Secure Database

I'm not aware of any existing item with this particular design goal. The best you will get is a DBMS with reasonably good built-in security. Most of the 'NoSQL' DBMS applications don't offer anything particularly special in security. Traditional database management systems often have quite rich security models and security on this type of system is a mature and well understood discipline.

If you want something to put behind a secure web application, you really have no choice but to design the application with security in mind - traditional database security (e.g. mediate all write access through sprocs with no direct write access to tables) is the best you are likely to get. Don't forget to have a separate DBMS server and firewall access to the machine appropriately.

If you are worried about physical security of the server, many DBMS platforms have options for physically encrypted data (e.g. PostgreSQL). Some operating systems will also support encrypted file systems and certain disks also support physical encryption. Note that key recovery will still negate the encryption - if the key is physically present on the DBMS server a technically savvy hacker may well be able to recover it.

In order to design the security and evaluate what architecture is appropriate you will really have to come up with a threat evalutaion to get some idea of what you are securing against. Some scenarios might be:

• If you want to secure an internal system from prying eyes then appropriate user/role security on a DBMS platform is probably adequate.

• If you want to secure a web application then you can get some incremental security by adding a secured transaction layer through sprocs. This restricts database writes to explictly supported transactions - for example, if an intruder wanted to erase an audit trail they would have to compromise both application and database security to erase entries from the audit tables. However, the intruder can still execute any valid transaction.

• If you have issues with physical security you could possibly try encryption at the disk level. An entry level SAN might also help with this as the disks can only be accessed through the SAN controller. This requres that the thief compromise the SAN controller's security or reverse engineer its internal partition format. Some SANs also offer physical disk encryption.

Bear in mind that most DBMS platforms in widespread use have been used for web applications and have a degree of maturity in this space. None were designed specifically to be hardened, but most (open-source ones in particular) have been used in web applications for the better part of 15 years. In this space, application security is really the weak link.

Full disclosure: I work on the Sybase SQL Anywhere engineering team. I'm actually responsible for many of the security features. I'm trying to answer the question without making the answer sound like an advertisement.

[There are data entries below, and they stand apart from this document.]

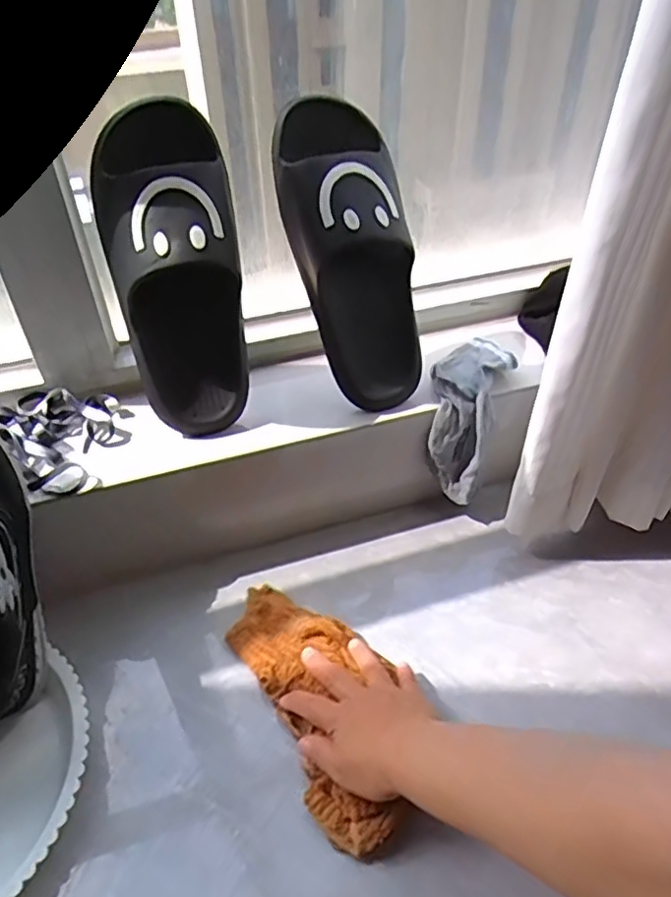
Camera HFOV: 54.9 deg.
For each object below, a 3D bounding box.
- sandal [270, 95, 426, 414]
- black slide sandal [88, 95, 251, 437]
[{"bbox_3d":[0.022,-0.169,0.580,0.091,0.265,0.072,-23,19,-20],"label":"sandal"},{"bbox_3d":[-0.139,-0.142,0.553,0.111,0.270,0.063,-8,23,-5],"label":"black slide sandal"}]

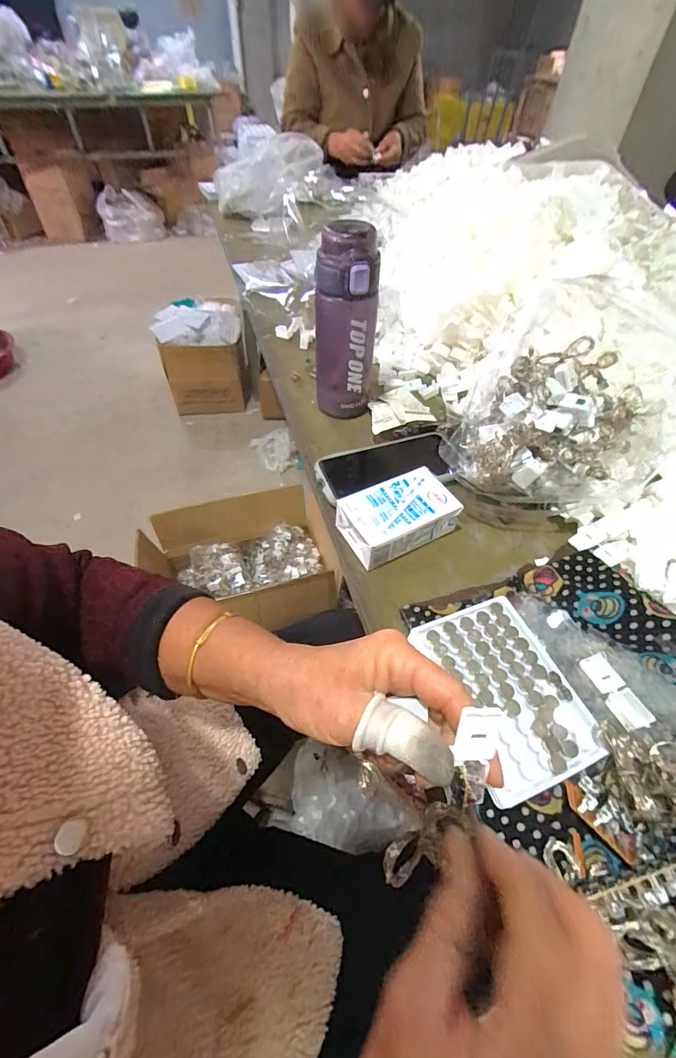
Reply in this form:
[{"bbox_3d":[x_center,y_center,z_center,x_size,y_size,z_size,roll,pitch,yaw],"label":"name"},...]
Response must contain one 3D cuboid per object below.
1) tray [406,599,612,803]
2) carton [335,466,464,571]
[{"bbox_3d":[0.126,0.122,0.309,0.093,0.016,0.129,-16,53,-14],"label":"tray"},{"bbox_3d":[0.060,-0.012,0.407,0.107,0.041,0.064,-21,55,-18],"label":"carton"}]

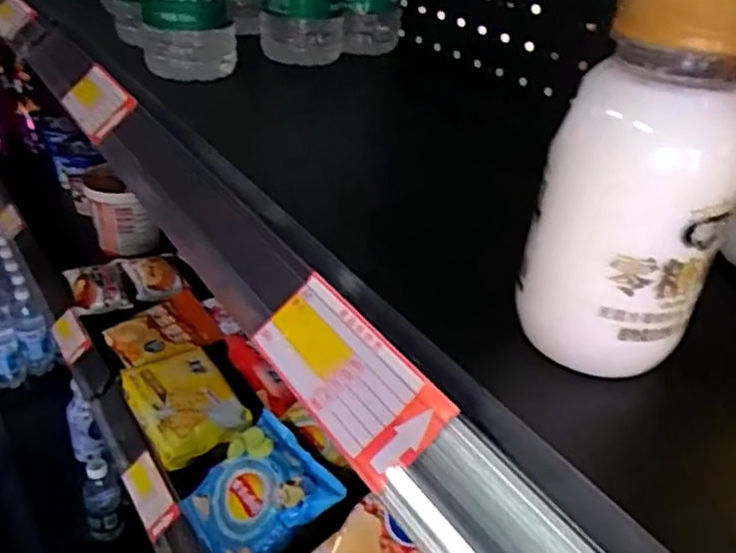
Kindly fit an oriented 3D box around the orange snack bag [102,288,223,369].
[{"bbox_3d":[-0.252,0.068,0.850,0.121,0.024,0.102,-20,40,-36],"label":"orange snack bag"}]

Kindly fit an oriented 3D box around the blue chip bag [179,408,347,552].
[{"bbox_3d":[-0.099,0.204,0.627,0.118,0.045,0.123,36,87,39],"label":"blue chip bag"}]

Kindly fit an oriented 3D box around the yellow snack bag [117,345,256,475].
[{"bbox_3d":[-0.193,0.134,0.725,0.094,0.036,0.140,-16,38,-32],"label":"yellow snack bag"}]

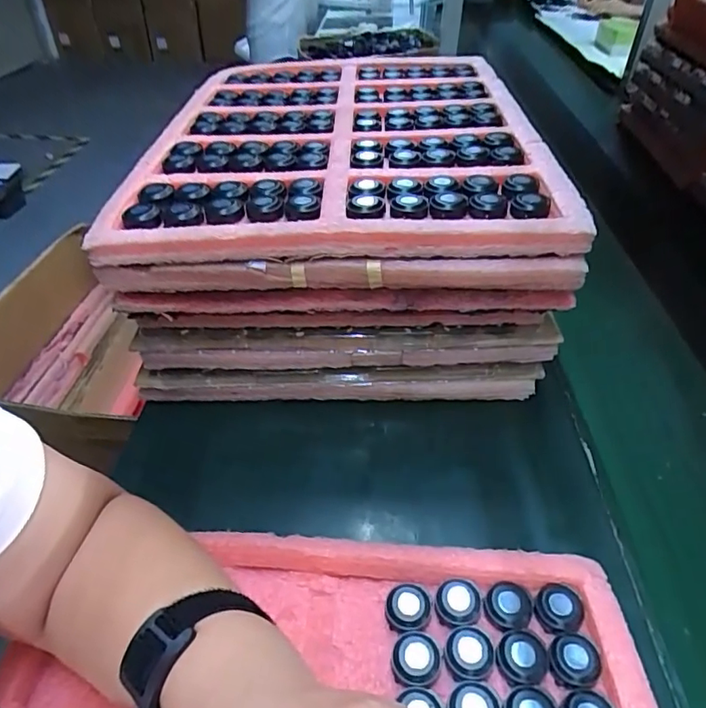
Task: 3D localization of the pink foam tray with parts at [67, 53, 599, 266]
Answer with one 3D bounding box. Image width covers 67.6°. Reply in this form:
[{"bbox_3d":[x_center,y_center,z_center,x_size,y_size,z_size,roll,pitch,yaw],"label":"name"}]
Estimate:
[{"bbox_3d":[-0.009,-0.253,0.568,0.362,0.032,0.501,2,41,0],"label":"pink foam tray with parts"}]

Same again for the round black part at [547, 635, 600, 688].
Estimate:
[{"bbox_3d":[0.130,0.180,0.311,0.028,0.008,0.030,1,41,-1],"label":"round black part"}]

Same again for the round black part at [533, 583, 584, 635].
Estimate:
[{"bbox_3d":[0.131,0.162,0.336,0.028,0.010,0.028,1,41,-1],"label":"round black part"}]

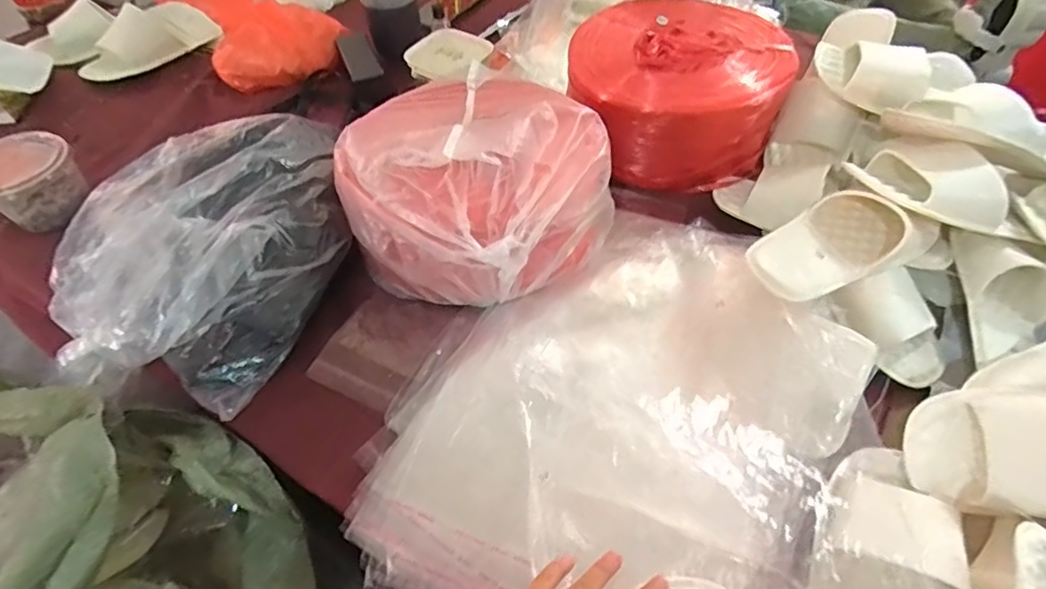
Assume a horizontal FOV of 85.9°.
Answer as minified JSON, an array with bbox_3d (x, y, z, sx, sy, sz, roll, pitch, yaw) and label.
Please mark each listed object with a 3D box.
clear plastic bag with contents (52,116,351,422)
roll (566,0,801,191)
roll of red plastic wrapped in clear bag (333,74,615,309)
[{"bbox_3d":[-0.322,-0.054,0.600,0.233,0.121,0.342,19,56,15],"label":"clear plastic bag with contents"},{"bbox_3d":[0.197,-0.266,0.740,0.271,0.136,0.226,-1,53,1],"label":"roll"},{"bbox_3d":[-0.054,-0.136,0.596,0.276,0.178,0.266,-1,53,1],"label":"roll of red plastic wrapped in clear bag"}]

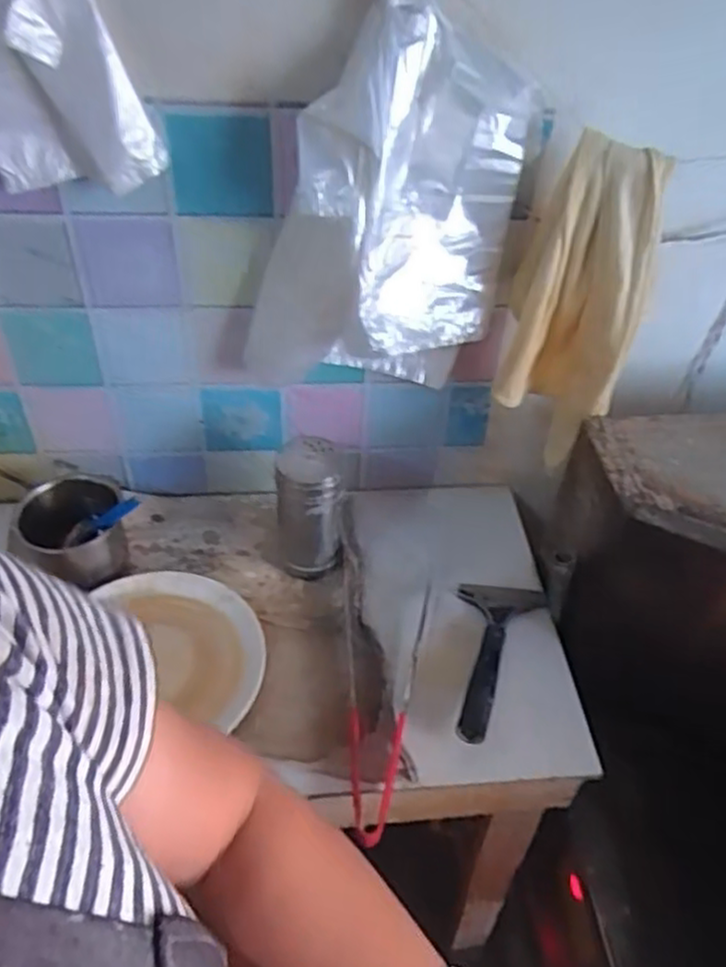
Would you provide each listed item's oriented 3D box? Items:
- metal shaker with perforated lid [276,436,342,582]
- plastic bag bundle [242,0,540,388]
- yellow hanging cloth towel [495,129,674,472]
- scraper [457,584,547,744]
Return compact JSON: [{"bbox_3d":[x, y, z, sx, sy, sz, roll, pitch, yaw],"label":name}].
[{"bbox_3d":[-0.063,0.030,0.836,0.070,0.157,0.077,-5,46,-6],"label":"metal shaker with perforated lid"},{"bbox_3d":[0.017,-0.259,0.706,0.222,0.363,0.170,24,50,22],"label":"plastic bag bundle"},{"bbox_3d":[0.203,-0.169,0.731,0.134,0.312,0.073,27,51,24],"label":"yellow hanging cloth towel"},{"bbox_3d":[0.138,0.181,0.791,0.099,0.043,0.220,13,46,11],"label":"scraper"}]

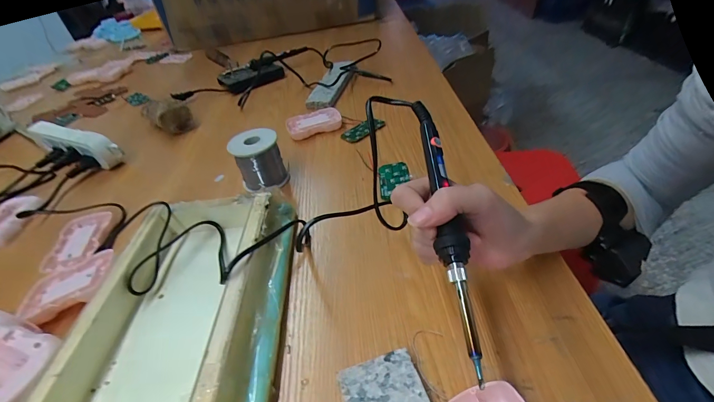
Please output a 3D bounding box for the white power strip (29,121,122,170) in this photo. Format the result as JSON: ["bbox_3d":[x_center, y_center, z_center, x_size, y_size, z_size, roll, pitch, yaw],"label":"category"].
[{"bbox_3d":[-0.465,-0.092,0.547,0.196,0.052,0.027,12,44,22],"label":"white power strip"}]

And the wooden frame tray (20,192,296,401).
[{"bbox_3d":[-0.145,0.096,0.286,0.161,0.044,0.259,-5,40,3],"label":"wooden frame tray"}]

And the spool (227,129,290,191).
[{"bbox_3d":[-0.128,-0.053,0.442,0.058,0.067,0.058,-4,40,4],"label":"spool"}]

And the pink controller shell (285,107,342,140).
[{"bbox_3d":[-0.071,-0.130,0.554,0.088,0.020,0.056,-15,41,-9],"label":"pink controller shell"}]

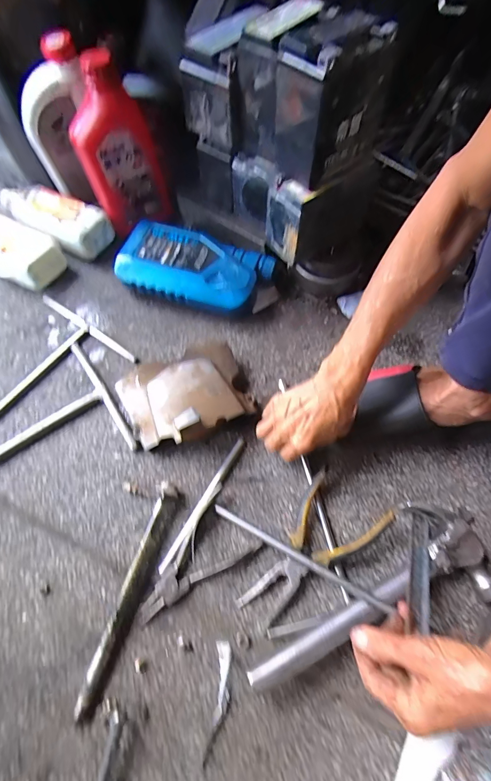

Sybase SQL Anywhere is a lightweight RDBMS which includes all your standard RDBMS features like stored procedures, triggers, row-level locking, etc. as well as your standard security features like users, groups, and object (table, procedure, etc.) permissions. It also contains many advanced security features including strong (AES) database encryption and SSL/HTTPS communications encryption. There is a FIPS-approved encryption component available, and it has achieved Common Criteria certification (look for Adaptive Server Anywhere) at the EAL3+ level.

I do have to say that SQL Anywhere was not designed with security as its primary focus; I'm not aware of any database product that was.